> [Texte à lire]
• • •

L’adolescence comme période de deuils : les changements qui affectent cette étape du développement sous entendent de nouveaux apprentissages, mais aussi en parallèle de nombreuses pertes ; pertes qui pourront être dépassées par un certain travail de deuil. Trois deuils importants doivent se réaliser au cours de l’adolescence :
1) le deuil du corps d’enfant
2) le deuil de la position d’enfant, perte de son rôle et de son identité d’enfant
3) le deuil des parents face à l’enfant qui devient adulte
La douleur psychique qui accompagne ses travails de deuil contribue à la configuration du caractère du jeune. Ils expliquent en partie aussi les différents changements d’humeur que peut connaître le jeune à l’égard de son cercle familiale et social.
Ces travails de deuil expliquent pourquoi tout adolescent présente, un jour ou l’autre, des préoccupations morbides qui répondent à ses interrogations existentielles. Penser à la mort est structurant en ce temps, où se fait le deuil de l’enfance.
Pour certains adolescents, le « produit » permettra de se confronter aux limites, mais aussi d’anesthésier la pensée, souvent douloureuse à cet âge. Le produit viendra donc panser la pensée.
Il est important pour les parents d’être à l’écoute du jeune, durant cette période de modifications importantes. Il faut pouvoir être suffisamment proche de l’adolescent, tout en lui laissant son espace nécessaire de construction personnelle. En effet, même si dans la majeure partie des situations, les prises de risque et les consommations de produits sont passagères, il faut être vigilant, afin que le jeune ne s’inscrive pas dans une consommation de produits beaucoup plus importante et plus chronique.
Dans certains cas, quand la parole au sein de la cellule familiale ne peut plus jouer son rôle de lien, il est donc conseillé de pouvoir faire appel à un tiers (autre membre de la famille, professionnel ou institution spécialisée). Le tiers permettra donc de mettre une distance entre les différents membres de la famille et la situation de crise et d’angoisse liée à la consommation de produits.

• • •

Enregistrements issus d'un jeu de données

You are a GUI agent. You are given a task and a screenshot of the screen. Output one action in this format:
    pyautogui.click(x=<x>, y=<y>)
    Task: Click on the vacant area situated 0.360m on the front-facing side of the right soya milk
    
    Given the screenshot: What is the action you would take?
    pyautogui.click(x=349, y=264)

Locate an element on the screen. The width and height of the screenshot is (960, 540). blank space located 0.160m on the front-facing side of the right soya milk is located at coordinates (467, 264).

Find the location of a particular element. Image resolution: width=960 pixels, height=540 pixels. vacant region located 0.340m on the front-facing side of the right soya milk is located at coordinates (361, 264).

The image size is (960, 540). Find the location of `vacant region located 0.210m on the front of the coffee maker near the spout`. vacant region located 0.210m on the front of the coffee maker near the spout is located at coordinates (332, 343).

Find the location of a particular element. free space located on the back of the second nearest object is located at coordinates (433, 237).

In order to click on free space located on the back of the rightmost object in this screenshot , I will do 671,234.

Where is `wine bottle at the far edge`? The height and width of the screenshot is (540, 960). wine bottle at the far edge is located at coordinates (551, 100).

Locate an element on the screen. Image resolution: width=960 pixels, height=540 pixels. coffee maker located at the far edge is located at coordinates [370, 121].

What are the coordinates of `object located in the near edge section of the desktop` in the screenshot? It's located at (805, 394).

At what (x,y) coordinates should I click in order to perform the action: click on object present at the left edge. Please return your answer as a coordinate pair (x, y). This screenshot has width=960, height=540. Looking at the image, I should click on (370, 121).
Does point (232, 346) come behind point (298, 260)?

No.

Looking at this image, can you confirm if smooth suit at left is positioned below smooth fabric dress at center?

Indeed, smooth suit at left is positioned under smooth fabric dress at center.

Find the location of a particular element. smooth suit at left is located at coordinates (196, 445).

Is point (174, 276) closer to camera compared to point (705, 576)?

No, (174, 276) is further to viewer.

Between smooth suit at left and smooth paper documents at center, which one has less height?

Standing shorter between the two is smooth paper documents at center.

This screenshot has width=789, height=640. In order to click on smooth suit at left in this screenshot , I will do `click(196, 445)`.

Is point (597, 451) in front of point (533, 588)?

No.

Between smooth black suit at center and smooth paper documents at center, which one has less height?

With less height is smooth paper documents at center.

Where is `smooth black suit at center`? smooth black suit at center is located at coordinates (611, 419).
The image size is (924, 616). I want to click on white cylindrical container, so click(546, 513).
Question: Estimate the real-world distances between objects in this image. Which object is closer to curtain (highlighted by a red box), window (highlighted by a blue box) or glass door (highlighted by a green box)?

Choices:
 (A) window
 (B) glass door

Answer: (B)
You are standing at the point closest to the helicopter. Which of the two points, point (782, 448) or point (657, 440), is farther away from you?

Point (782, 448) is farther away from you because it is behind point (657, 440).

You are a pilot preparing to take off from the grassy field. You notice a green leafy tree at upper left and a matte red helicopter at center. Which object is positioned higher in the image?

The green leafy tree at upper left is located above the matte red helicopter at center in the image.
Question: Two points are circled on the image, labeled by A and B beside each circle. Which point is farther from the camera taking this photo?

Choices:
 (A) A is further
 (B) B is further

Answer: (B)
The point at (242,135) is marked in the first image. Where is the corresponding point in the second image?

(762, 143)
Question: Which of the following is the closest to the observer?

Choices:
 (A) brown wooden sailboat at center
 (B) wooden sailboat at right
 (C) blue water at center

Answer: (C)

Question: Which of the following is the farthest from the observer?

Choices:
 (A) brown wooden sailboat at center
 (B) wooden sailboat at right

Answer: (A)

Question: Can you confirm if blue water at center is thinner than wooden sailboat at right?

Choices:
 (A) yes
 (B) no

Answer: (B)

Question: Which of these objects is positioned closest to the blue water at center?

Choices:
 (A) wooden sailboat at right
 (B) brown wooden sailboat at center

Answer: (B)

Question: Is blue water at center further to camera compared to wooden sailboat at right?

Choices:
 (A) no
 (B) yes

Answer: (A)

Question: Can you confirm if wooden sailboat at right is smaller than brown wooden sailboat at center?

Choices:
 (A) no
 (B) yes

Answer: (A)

• • •

> [Avec ces informations]
A – Recopiez fidèlement le texte sur l'adolescence, en commençant à « Dans certains cas, quand » et en terminant à « consommation de produits. ».
B – D'après le texte sur l'adolescence, quels sont les trois deuils qui doivent se réaliser au cours de cette période ?

> [Réponses]
A –
Dans certains cas, quand la parole au sein de la cellule familiale ne peut plus jouer son rôle de lien, il est donc conseillé de pouvoir faire appel à un tiers (autre membre de la famille, professionnel ou institution spécialisée). Le tiers permettra donc de mettre une distance entre les différents membres de la famille et la situation de crise et d’angoisse liée à la consommation de produits.

B – Le deuil du corps d'enfant, le deuil de la position d'enfant et le deuil des parents face à l'enfant qui devient adulte.